Principalement connu pour ses déserts et ses chaleurs extrêmes, le royaume d’Arabie saoudite a été retenu le 4 octobre pour l’organisation des Jeux panasiatiques d’hiver de 2029. Que la somme de ces deux informations produise une dissonance cognitive ne surprendra personne. Encore moins dans le contexte des polémiques qui entourent déjà la prochaine Coupe du monde de football, prévue cet automne sur le sol d’un autre pays de la péninsule Arabique, le Qatar, dans des stades climatisés à ciel ouvert.
La Chine avait ouvert la voie en février, lors des Jeux olympiques d’hiver organisés à Pékin, avec pour la première fois une neige totalement artificielle. Le royaume repousse plus loin encore les limites de l’absurde, avec les épreuves prévues de ski et de patinage de vitesse. Certes, il peut arriver qu’il neige, en Arabie saoudite, mais l’émoi que les rares flocons suscitent alors témoigne précisément de leur extrême rareté.
Ces Jeux asiatiques d’hiver se dérouleront dans la province de Tabouk, frontalière de la Jordanie et baignée par la mer Rouge. Elle fait face au détroit de Tiran, qui la sépare de la ville égyptienne de Charm El-Cheikh. La prochaine COP27 sur le changement climatique se tiendra justement dans cette dernière en novembre. Les délégués qui s’y presseront pourront disserter à loisir sur cette parabole saoudienne.

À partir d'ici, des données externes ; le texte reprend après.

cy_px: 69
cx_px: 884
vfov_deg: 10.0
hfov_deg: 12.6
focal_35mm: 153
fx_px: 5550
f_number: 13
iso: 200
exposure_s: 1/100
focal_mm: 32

Elle illustre à la perfection la subordination systématique des enjeux environnementaux aux impératifs de puissance et de prestige.
Il y a un an, le royaume d’Arabie saoudite lançait une « Initiative verte » pour parvenir à la neutralité carbone en 2060. Il était question de la plantation de milliards d’arbres, de réduction massive des émissions de gaz à effet de serre dès 2030, et du quasi-doublement des zones protégées du royaume, y compris dans la province de Tabouk. Le 24 septembre, à l’Assemblée générale des Nations unies, à New York, le délégué saoudien a d’ailleurs réitéré l’engagement de son pays dans la lutte contre le réchauffement climatique.
Le levier de l’argent
Ces objectifs louables restent manifestement compatibles, selon la logique saoudienne, avec l’affront environnemental que vont constituer la préparation et la tenue des Jeux asiatiques d’hiver. Leur organisation répond il est vrai à un objectif qui n’a rien à voir avec le sport et encore moins avec l’écologie. Il s’agit de promouvoir un projet qui tient particulièrement à cœur à l’homme fort de Riyad, le prince héritier Mohammed ben Salman, récemment promu premier ministre : la création ex nihilo dans cette province de Tabouk d’une cité futuriste, Neom.

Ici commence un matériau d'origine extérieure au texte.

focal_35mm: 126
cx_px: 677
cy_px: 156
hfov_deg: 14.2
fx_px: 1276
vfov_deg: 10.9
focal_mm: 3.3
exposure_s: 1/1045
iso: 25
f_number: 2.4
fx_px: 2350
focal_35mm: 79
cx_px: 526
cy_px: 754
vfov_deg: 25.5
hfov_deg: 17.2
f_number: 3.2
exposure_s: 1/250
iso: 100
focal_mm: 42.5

Mohammed Ben Salman, dont la réputation reste entachée par l’assassinat et le démembrement du dissident Jamal Khashoggi, tente en fait de copier, avec quelques décennies de retard, la cité la plus clinquante des Emirats arabes unis, Dubaï. On ne peut mieux dire l’anachronisme d’un projet dont les éléments de langage renvoient au jargon inimitable des cabinets internationaux de conseil en stratégie.

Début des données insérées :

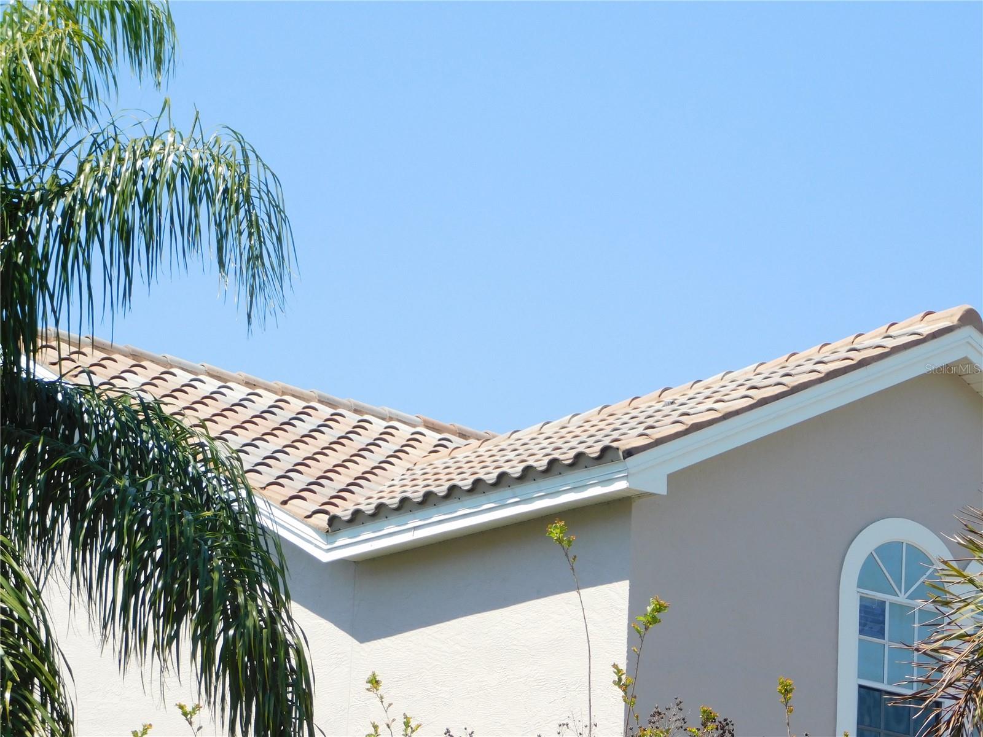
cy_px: 368
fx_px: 4828
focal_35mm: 170
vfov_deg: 8.7
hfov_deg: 11.6
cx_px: 492
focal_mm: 30.1
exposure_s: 1/400
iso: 125
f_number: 5.3
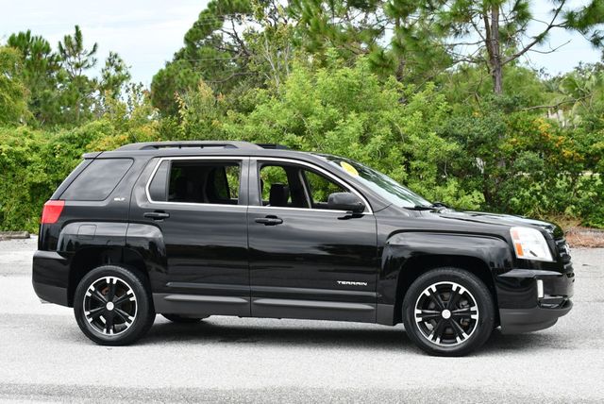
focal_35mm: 70
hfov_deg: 28.8
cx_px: 302
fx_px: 1175
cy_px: 202
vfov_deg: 19.5
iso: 200
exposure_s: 1/250
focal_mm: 35
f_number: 8
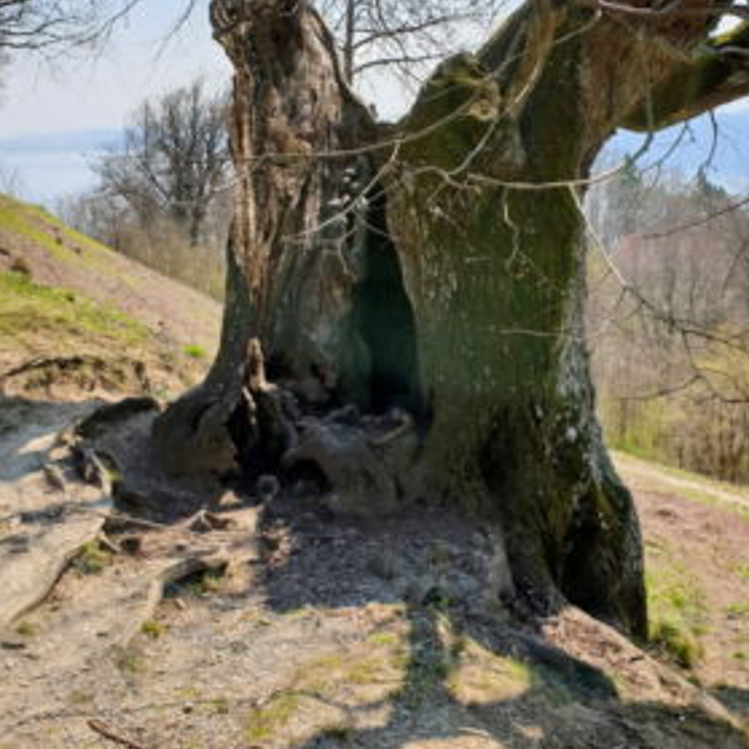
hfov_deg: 49.7
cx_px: 400
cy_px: 234
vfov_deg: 48.7
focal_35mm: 33
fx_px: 808
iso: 50
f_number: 2.4
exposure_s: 1/1757
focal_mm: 4.3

Que l’hubris d’un potentat le conduise à embrasser la perspective de Jeux d’hiver en plein désert peut, hélas, se concevoir. Il est en revanche déplorable que le levier de l’argent conduise les comités d’organisation de tels événements à s’affranchir de toute autre considération et à rester sourds et aveugles à la prise de conscience dans les sociétés du coût toujours plus élevé des dérèglements climatiques, et de ce qui les alimente. Ces dérives sont des impasses. Il conviendrait de le reconnaître au plus vite.